Work required: On how many lines of these entries does the word "διάρκεια" occur? State the number alone.

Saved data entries
--- START ---

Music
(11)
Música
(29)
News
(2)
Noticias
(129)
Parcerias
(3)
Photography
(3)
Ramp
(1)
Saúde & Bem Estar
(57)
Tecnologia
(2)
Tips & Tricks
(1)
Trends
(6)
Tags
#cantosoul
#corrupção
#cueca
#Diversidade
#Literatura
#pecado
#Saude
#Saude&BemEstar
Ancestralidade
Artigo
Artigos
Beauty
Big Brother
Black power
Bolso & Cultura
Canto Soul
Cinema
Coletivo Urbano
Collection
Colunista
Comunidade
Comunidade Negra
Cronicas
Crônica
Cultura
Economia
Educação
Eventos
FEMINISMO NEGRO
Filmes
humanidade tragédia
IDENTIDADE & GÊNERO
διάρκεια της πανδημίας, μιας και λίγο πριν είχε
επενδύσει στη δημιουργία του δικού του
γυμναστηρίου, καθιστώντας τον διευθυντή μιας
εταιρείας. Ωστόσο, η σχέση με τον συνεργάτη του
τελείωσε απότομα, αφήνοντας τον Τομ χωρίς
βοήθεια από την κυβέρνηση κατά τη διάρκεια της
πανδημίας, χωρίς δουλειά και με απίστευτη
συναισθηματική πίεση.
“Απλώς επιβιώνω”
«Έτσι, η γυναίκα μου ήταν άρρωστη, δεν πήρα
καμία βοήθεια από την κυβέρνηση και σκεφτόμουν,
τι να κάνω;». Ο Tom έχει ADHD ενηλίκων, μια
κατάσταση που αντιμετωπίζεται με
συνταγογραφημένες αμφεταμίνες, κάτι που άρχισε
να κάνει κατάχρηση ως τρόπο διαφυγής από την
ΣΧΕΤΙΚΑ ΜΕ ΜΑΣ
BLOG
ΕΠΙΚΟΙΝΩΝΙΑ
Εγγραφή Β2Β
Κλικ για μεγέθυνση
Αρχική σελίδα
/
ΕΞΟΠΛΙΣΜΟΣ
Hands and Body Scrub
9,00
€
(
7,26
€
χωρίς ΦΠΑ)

--- END ---
--- START ---

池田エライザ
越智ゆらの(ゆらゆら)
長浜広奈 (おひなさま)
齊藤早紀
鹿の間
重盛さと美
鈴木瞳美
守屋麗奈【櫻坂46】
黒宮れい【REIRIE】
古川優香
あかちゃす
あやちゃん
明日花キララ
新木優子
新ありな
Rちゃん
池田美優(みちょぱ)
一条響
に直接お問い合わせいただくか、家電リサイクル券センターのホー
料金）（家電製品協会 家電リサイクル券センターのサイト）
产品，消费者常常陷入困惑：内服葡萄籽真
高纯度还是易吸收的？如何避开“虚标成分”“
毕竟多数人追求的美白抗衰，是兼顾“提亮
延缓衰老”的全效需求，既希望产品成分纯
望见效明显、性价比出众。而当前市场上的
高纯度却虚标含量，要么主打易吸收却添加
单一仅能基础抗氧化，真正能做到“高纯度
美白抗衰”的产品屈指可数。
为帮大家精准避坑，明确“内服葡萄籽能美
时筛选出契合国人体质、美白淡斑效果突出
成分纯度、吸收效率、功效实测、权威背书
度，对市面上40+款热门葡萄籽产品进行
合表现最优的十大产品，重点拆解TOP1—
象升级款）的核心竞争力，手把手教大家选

--- END ---

Response box: 2